Il 22 gennaio è finalmente entrato in vigore il Trattato per la proibizione delle armi nucleari che proibisce agli Stati di sviluppare, testare, produrre, fabbricare, trasferire, possedere, immagazzinare, usare o minacciare di usare armi nucleari, o anche permettere che armi nucleari siano posizionate sul proprio territorio.
Ai negoziati, iniziati alle Nazioni Unite nel 2017 con la partecipazione di 129 paesi, non c’erano l’Italia né gli altri paesi con armi nucleari o aderenti ad alleanze militari come la Nato (a eccezione dei Paesi Bassi). Erano invece presenti organizzazioni internazionali quali l'Unione europea e la Croce Rossa Internazionale e numerose organizzazioni non governative, tra cui la International Campaign to Abolish Nuclear Weapons, vincitrice nello stesso anno del premio Nobel per la pace.
La deliberazione dell’Assemblea generale non ha potere vincolante se non per i 51 stati che hanno ratificato il trattato, tuttavia è un passo fondamentale verso l’eliminazione delle armi più distruttive che il mondo abbia mai conosciuto: ci sono 14000 ordigni negli arsenali nucleari, ognuno almeno dieci volte più potente delle bombe sganciate su Hiroshima e Nagasaki.
Un piccolo passo distensivo, che non mette però in discussione l’attuale dispiegamento di armi atomiche, arriva da Joe Biden e Vladimir Putin, che hanno esteso di cinque anni il trattato Start che limita le dimensioni degli arsenali nucleari strategici dei due paesi, evitando così una costosissima, oltre che pericolosa, corsa a un nuovo riarmo.
In Italia le basi militari di Ghedi e Aviano ospitano circa 40 testate nucleari – una verità ammessa faticosamente dalla Nato - che dovrebbero essere a breve sostituite con ordigni di nuova generazione, controllati da una speciale unità statunitense.

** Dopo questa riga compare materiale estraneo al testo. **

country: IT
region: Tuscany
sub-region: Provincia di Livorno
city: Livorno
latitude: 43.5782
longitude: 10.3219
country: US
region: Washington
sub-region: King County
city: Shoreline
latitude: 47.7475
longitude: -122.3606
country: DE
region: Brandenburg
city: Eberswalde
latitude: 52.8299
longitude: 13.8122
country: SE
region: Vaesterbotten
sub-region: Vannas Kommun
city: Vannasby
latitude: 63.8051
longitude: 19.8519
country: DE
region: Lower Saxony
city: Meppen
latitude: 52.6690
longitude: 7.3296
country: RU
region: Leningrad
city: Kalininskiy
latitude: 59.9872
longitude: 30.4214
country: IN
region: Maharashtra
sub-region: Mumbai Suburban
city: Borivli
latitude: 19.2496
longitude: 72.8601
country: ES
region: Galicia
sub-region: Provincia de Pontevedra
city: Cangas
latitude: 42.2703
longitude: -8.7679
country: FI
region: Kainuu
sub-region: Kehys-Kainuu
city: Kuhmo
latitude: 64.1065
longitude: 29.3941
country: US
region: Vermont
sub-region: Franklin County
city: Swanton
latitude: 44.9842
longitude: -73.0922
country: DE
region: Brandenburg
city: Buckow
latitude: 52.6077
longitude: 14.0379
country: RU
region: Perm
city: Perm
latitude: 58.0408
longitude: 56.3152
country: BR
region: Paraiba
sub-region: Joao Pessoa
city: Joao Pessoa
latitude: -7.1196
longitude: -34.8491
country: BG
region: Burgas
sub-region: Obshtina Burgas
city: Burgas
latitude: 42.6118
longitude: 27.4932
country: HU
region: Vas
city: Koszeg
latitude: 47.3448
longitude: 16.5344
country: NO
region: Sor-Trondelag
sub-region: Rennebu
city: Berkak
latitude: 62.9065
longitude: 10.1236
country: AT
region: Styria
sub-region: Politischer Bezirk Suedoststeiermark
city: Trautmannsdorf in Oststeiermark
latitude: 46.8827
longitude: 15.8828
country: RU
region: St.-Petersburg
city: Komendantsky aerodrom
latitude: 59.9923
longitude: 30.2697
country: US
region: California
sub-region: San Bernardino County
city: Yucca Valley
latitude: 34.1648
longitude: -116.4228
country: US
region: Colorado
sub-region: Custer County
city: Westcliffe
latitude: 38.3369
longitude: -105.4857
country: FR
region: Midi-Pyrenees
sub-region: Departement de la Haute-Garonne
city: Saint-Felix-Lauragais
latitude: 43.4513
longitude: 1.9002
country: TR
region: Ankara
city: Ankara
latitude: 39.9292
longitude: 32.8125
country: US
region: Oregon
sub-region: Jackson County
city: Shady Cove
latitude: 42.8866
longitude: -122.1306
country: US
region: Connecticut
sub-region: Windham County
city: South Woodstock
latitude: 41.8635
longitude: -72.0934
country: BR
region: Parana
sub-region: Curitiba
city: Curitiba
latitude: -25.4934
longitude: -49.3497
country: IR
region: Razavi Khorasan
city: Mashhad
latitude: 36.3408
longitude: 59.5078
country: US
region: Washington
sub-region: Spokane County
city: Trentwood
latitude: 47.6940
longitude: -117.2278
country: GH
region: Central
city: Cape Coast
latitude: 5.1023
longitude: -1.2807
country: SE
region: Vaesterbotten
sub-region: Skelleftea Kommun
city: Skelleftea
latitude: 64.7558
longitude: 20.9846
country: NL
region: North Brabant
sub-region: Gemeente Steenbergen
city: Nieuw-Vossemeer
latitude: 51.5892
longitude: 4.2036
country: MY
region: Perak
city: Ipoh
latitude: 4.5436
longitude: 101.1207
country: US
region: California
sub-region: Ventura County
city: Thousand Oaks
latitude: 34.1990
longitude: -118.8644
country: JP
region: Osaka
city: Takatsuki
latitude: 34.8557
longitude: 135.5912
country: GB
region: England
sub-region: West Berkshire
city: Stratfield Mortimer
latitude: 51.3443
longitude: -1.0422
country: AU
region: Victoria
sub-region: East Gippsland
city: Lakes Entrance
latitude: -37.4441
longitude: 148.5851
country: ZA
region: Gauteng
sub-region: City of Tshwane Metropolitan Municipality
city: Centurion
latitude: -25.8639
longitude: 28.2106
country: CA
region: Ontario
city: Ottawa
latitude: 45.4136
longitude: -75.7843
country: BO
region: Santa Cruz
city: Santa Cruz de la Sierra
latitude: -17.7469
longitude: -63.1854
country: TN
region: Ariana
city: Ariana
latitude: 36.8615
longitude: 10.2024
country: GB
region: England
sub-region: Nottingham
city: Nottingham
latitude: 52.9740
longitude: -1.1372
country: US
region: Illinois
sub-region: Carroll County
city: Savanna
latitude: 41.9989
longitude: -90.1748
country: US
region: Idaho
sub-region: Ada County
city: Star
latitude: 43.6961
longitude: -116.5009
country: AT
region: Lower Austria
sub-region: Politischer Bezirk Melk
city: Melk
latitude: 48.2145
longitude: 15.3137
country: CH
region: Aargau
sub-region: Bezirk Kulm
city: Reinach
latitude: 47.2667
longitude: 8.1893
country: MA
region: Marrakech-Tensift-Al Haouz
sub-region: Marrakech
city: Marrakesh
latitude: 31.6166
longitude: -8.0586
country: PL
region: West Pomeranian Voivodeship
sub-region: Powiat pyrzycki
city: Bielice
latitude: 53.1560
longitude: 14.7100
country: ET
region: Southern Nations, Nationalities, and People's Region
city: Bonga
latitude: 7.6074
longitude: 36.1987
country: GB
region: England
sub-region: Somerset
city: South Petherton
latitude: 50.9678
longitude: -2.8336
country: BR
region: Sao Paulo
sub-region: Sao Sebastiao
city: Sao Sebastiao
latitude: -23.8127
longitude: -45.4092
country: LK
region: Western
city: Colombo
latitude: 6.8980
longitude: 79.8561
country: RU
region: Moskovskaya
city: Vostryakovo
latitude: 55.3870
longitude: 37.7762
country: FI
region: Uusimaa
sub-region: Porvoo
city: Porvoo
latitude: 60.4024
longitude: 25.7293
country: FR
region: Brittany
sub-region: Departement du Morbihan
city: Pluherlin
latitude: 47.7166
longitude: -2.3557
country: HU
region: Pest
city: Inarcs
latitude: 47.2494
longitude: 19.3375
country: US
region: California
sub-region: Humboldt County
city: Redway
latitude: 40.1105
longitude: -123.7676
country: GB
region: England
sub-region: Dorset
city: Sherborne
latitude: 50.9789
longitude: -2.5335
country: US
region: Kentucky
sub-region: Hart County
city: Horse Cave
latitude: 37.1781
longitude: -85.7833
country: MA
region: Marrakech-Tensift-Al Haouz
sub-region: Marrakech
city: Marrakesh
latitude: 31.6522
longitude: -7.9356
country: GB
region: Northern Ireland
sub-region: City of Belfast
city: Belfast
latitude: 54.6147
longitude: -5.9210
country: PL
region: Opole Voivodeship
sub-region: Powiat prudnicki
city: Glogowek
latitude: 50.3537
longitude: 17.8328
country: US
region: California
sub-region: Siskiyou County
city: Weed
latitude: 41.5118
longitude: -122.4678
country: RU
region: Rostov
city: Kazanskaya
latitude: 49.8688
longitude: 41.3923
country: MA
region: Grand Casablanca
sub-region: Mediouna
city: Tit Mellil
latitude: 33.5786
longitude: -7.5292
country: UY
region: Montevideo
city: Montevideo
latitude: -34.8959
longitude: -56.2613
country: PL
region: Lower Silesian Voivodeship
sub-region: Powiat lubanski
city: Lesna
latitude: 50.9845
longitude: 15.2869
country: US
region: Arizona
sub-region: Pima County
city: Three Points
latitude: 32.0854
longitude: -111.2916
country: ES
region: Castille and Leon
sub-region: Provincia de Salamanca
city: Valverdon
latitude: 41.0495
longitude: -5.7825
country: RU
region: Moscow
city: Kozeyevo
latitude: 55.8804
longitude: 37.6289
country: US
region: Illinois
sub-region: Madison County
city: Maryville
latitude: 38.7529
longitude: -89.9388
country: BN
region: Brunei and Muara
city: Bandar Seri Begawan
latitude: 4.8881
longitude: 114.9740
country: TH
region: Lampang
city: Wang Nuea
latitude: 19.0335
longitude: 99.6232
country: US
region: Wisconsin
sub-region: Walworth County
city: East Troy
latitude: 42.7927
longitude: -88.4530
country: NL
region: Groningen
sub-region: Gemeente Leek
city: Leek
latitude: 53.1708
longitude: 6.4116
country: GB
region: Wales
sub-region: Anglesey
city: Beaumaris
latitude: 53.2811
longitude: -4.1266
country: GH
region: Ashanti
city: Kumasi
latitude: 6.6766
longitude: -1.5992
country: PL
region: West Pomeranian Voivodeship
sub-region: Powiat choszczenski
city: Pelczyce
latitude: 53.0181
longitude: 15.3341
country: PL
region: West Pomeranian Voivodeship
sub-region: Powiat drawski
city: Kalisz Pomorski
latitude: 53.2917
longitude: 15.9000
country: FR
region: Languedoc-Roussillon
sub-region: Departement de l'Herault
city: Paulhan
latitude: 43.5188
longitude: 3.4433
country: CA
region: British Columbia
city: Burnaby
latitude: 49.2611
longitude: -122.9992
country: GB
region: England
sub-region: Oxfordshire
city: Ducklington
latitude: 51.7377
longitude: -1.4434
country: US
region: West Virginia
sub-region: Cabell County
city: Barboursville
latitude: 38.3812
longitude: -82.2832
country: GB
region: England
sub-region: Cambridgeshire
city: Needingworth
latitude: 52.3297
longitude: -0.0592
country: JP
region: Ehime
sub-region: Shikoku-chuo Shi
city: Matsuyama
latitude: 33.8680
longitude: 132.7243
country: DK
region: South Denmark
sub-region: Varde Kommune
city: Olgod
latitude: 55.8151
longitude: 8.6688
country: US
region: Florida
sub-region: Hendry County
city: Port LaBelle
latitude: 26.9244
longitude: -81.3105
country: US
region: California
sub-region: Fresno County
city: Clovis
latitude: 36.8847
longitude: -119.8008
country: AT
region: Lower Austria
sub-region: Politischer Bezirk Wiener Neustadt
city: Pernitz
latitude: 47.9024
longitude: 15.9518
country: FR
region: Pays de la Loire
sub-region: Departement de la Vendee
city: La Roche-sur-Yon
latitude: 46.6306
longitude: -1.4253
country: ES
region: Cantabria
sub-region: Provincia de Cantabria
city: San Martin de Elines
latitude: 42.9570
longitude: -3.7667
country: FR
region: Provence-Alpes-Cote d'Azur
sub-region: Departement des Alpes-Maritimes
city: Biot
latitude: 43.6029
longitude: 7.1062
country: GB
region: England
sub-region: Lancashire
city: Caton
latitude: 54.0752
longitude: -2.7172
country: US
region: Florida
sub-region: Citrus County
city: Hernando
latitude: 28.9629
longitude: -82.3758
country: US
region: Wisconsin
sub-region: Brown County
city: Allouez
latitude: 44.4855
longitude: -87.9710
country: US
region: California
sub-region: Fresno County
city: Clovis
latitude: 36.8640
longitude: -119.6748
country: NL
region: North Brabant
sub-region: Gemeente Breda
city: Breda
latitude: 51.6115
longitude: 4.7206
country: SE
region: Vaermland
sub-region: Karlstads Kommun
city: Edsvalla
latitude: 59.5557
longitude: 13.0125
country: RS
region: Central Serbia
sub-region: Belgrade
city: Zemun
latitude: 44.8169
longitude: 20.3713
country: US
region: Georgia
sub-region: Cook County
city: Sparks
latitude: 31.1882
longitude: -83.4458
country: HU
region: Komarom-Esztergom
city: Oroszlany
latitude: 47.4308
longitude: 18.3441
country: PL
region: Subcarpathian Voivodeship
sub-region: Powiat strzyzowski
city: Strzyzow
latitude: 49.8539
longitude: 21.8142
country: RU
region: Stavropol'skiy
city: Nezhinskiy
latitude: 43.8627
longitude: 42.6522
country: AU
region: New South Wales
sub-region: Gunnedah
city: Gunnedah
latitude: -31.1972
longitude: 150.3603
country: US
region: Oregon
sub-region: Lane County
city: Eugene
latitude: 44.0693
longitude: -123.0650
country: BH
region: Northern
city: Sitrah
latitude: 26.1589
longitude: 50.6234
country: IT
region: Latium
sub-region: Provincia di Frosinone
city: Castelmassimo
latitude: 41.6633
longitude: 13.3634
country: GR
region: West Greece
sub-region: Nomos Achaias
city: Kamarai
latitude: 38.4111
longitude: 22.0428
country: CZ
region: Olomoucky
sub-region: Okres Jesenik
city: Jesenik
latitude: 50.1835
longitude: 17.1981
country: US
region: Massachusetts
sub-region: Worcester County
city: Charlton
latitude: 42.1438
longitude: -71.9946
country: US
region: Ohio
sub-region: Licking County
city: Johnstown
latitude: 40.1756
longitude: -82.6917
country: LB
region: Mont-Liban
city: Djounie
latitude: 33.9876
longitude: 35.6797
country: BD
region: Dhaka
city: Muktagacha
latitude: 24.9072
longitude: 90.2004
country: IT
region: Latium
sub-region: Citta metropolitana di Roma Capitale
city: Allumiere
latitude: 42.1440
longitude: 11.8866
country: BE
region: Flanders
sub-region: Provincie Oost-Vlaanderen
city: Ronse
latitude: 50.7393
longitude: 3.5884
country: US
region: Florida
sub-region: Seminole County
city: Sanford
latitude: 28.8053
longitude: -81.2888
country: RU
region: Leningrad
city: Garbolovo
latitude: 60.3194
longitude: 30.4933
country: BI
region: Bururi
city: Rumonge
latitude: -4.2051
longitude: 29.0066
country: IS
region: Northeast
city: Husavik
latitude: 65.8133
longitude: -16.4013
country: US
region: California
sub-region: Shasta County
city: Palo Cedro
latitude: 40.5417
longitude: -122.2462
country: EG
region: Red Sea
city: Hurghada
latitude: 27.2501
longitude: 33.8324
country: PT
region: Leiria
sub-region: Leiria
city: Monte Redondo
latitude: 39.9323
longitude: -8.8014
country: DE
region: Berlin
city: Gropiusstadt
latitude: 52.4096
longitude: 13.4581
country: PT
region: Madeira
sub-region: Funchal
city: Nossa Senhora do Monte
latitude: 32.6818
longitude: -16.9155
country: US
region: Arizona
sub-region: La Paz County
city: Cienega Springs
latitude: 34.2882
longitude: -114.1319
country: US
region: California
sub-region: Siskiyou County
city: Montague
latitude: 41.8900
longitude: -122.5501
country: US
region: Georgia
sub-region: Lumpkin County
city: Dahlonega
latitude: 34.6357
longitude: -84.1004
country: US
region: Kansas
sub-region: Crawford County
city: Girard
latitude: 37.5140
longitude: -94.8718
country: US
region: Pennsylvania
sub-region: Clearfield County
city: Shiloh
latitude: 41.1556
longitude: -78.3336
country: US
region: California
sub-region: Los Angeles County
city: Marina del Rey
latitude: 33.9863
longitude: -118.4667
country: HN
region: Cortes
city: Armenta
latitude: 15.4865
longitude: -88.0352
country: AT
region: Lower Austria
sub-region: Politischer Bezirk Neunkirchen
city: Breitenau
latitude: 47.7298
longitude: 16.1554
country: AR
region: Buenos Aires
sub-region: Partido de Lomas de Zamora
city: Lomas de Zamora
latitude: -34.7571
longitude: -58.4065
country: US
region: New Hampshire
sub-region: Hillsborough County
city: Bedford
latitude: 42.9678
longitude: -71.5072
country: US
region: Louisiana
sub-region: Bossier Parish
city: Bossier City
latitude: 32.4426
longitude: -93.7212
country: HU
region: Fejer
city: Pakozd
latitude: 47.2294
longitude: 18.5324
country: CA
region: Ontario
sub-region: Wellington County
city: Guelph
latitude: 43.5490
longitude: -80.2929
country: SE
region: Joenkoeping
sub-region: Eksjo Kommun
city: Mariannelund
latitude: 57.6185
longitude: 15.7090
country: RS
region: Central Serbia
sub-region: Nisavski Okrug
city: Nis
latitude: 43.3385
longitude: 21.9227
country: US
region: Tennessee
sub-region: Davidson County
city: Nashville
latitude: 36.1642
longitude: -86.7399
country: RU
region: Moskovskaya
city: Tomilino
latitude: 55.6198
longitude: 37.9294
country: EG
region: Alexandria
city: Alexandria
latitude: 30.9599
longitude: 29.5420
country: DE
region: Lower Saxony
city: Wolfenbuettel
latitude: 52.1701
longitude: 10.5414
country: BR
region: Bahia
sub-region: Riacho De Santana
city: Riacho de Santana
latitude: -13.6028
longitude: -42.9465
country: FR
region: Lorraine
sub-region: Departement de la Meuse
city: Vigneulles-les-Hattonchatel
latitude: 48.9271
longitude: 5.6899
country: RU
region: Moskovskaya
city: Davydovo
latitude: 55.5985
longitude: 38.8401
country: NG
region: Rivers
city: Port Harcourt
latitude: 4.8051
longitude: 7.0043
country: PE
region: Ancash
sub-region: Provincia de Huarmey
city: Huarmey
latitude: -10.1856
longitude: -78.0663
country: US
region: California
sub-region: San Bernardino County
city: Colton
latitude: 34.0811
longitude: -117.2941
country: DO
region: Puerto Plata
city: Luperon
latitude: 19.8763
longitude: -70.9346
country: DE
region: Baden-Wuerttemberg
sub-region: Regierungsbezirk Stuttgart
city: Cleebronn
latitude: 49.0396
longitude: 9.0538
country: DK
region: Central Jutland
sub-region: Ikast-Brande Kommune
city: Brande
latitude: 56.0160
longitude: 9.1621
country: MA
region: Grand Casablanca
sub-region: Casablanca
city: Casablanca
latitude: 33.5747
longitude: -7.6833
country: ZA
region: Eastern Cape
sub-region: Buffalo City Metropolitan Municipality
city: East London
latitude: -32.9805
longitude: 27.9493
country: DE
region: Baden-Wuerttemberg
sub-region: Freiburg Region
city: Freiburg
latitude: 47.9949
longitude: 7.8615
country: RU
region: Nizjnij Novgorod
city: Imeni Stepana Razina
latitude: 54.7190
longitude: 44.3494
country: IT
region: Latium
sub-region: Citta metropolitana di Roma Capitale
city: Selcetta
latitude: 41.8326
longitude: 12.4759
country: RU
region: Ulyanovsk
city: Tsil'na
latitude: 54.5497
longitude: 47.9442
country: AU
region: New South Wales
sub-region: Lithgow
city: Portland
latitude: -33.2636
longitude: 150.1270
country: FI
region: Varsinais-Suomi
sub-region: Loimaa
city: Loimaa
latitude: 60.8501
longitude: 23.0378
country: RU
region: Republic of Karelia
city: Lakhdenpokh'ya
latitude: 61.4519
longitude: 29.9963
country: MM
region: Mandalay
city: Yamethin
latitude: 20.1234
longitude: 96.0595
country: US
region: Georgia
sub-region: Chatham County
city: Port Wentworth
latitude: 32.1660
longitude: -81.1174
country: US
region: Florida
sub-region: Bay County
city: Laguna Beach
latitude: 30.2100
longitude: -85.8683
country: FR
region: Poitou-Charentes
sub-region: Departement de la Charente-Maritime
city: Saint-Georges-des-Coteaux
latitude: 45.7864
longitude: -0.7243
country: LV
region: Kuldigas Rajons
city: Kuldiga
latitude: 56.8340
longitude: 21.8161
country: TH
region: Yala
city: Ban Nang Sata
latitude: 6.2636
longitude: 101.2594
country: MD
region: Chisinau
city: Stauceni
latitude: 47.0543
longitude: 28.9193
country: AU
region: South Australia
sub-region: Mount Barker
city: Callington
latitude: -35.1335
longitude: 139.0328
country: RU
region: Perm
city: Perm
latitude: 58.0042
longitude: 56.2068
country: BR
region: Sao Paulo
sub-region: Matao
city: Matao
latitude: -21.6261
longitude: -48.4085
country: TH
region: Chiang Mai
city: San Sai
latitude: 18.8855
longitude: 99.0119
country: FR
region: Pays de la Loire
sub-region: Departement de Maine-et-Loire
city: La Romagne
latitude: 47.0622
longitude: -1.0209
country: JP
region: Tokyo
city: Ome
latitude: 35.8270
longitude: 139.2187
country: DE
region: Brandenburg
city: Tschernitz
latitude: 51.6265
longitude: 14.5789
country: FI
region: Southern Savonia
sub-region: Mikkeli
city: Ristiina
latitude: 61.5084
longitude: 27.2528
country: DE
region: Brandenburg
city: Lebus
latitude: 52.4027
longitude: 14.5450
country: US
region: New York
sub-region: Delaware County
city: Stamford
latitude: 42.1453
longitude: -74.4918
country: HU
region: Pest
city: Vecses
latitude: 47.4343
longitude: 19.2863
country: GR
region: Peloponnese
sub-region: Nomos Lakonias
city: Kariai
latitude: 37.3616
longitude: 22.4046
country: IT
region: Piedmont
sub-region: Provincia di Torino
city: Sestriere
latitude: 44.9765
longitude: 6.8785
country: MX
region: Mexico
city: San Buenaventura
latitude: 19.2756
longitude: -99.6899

L'estrema pericolosità di questa presenza è evidente: non solo sarebbero oggetto di devastanti rappresaglie, o anche di attacchi preventivi, nel caso di un conflitto nucleare, ma anche un semplice attentato terroristico, che arrivi a far esplodere uno di questi ordigni provocherebbe milioni di morti (da due a dieci secondo uno studio di qualche anno fa del ministero della difesa: https://www.greenpeace.org/static/planet4-italy-stateless/7949b3cb-20201130_report-nuclear-sharing_final.docx.pdf)
Contro la presenza delle armi atomiche nel nostro paese e per la loro definitiva messa al bando si sono attivati sindacati, associazioni, movimenti ed esponenti religiosi che negli ultimi giorni hanno intensificato i loro appelli perché l’Italia si assuma le proprie responsabilità e si unisca ai paesi che hanno già ratificato il trattato.
Un recente sondaggio Ipsos-Greenpeace Italia ha rilevato che l’80 per cento degli intervistati è contrario a ospitare le bombe atomiche americane e ad avere cacciabombardieri in grado di utilizzarle, e viceversa vuole che il nostro paese aderisca al Trattato per la proibizione delle armi nucleari.
La risposta del Ministero degli esteri è deludente. Si dice convinto che “l’approccio migliore per conseguire un effettivo disarmo nucleare implichi un pieno coinvolgimento dei paesi militarmente nucleari […] e che il percorso tenga conto oltre che delle considerazioni di carattere umanitario, anche delle esigenze di sicurezza nazionale e stabilità internazionale”.
Ci vorrà ancora molto prima che i governi ascoltino la voce dei cittadini.